« Je croyais qu’on pouvait faire de la peinture bien faite sans attirer l’attention sur son existence privée. Certes un artiste désire s’élever intellectuellement le plus possible, mais l’homme doit rester obscur. »

Paul Cezanne, lettre à Joachim Gasquet, 30 avril 1896.

Cette chronique tente de rassembler et aussi de comprendre les témoignages textuels les plus authentiques de la vie de Cezanne : textes imprimés, souvent tombés dans l’oubli, épars dans des publications quelquefois introuvables, ou bien manuscrits, souvent enfouis dans des fonds cachés. Les plus vivants témoignages du peintre demeurent bien sûr ses œuvres, qui pour la plupart sont cataloguées, même si elles ont pu être retouchées, voire parfois exécutées par d’autres.

L’étude bénéficie naturellement de l’état des connaissances générales. Elle les passe à l’épreuve d’une recension des informations initiales. Trop d’auteurs se bornent à reprendre les dires de leurs devanciers, sans les nommer et surtout sans compter qu’eux-mêmes pouvaient tenir leurs informations d’autres encore, au point que l’origine des sources se perd dans l’abondance des compilations, et se perd aussi leur validité. Notre choix est d’éviter l’emprunt d’éléments impurs.

Chaque fois que possible, nous avons recours aux éditions originales des textes imprimés ou aux éditions ultérieures révisées par leur auteur ; nous confrontons la transcription des lettres aux manuscrits autographes ou à leur reproduction, traquant la falsification et les « améliorations » stylistiques.

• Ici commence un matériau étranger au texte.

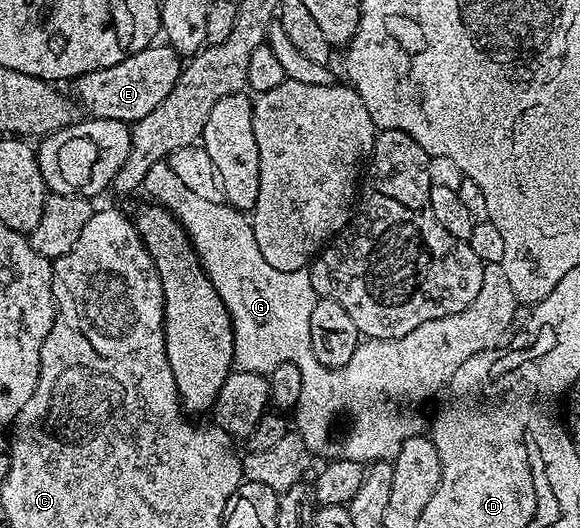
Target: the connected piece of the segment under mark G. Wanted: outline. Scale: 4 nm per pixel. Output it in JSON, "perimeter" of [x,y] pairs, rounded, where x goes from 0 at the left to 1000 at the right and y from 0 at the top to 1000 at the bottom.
{"perimeter":[[[266,305],[260,318],[253,318],[253,333],[247,333],[241,358],[259,367],[259,377],[269,379],[283,396],[290,398],[310,420],[319,441],[326,445],[333,472],[340,477],[340,491],[353,509],[353,519],[364,530],[378,568],[395,593],[402,616],[402,693],[410,701],[440,705],[462,712],[481,689],[509,689],[516,697],[519,714],[519,741],[512,759],[509,790],[512,790],[510,820],[517,822],[522,841],[529,841],[534,862],[567,860],[574,852],[574,805],[581,792],[597,784],[609,797],[612,813],[622,820],[622,830],[643,837],[657,852],[683,856],[702,831],[714,828],[719,814],[719,782],[726,767],[745,746],[759,748],[772,731],[778,712],[791,689],[812,682],[834,663],[848,663],[857,646],[878,625],[884,600],[891,595],[895,574],[888,553],[881,545],[881,530],[867,515],[862,496],[845,496],[833,515],[833,542],[819,568],[791,591],[772,595],[762,602],[736,606],[722,614],[702,636],[686,640],[629,640],[617,646],[605,682],[584,695],[560,693],[547,678],[545,665],[536,652],[536,583],[543,583],[548,555],[540,545],[540,523],[531,509],[483,511],[467,508],[460,492],[453,492],[453,477],[447,477],[447,462],[440,462],[440,439],[434,419],[422,413],[414,396],[397,390],[383,379],[367,383],[362,375],[345,375],[309,341],[300,316],[290,305]]]}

Les matériaux que nous livrons sont des transcriptions de lettres, souvent révélatrices et contributives de la connaissance de Cezanne, non seulement ses propres lettres, mais aussi celles de ses correspondants et de son entourage qui parlent de lui, ou qui situent un contexte qui a compté pour lui ; les articles de journaux, revues ou livres qui le mentionnent et apportent des renseignements ou reflètent une opinion sur lui ; les extraits de catalogues d’exposition, de catalogues de vente, où ses œuvres ont figuré ; les témoignages, proches ou tardifs, directs ou indirects, plus ou moins fiables, de ceux qui l’ont connu ; les documents administratifs le concernant, lui et sa famille. Le classement en ordre chronologique de lettres non datées que nous proposons résulte de recoupements entre documents, épistolaires ou non.

Sans doute la forme cadencée d’une chronique découle-t-elle de l’intention d’exactitude et d’honnêteté que l’on est en droit d’attendre d’un tel corpus, sans l’estompe du récit pseudo-littéraire qui altère souvent les biographies. Elle permet de relever les corrélations entre les faits qui la jalonnent, leurs contradictions, leurs incohérences, et par-là même de les interroger, de les réviser ou de forger des hypothèses, d’imaginer des vraisemblances, en les justifiant.

La myriade d’événements petits ou grands qui la composent, à partir de matériaux déjà connus ou bien nouveaux, serait de peu d’importance si elle ne concernait un peintre tellement honni ou révéré de son temps, qui, déjà, était devenu mythique.

Le document brut qui en résulte est destiné à l’utilisation par les lecteurs, qui trouveront aussitôt dans leur fraîcheur les sources originales. Espérons que notre intention fasse pardonner nos intrusions dans son intimité.

Alain Mothe

N.B. : Le changement de dénomination de la commune d’Aix, dans les Bouches-du-Rhône, en Aix-en-Provence a été officiellement autorisé par décret du ministère de l’Intérieur du 2 février 1932. Néanmoins, le nom moderne a été utilisé bien avant, y compris parfois par Cezanne.

Cf. Journal officiel de la République française. Lois et décrets, arrêtés, circulaires, avis, communications, informations et annonces, 64e année, n° 32, dimanche 7 février 1932, p. 1467.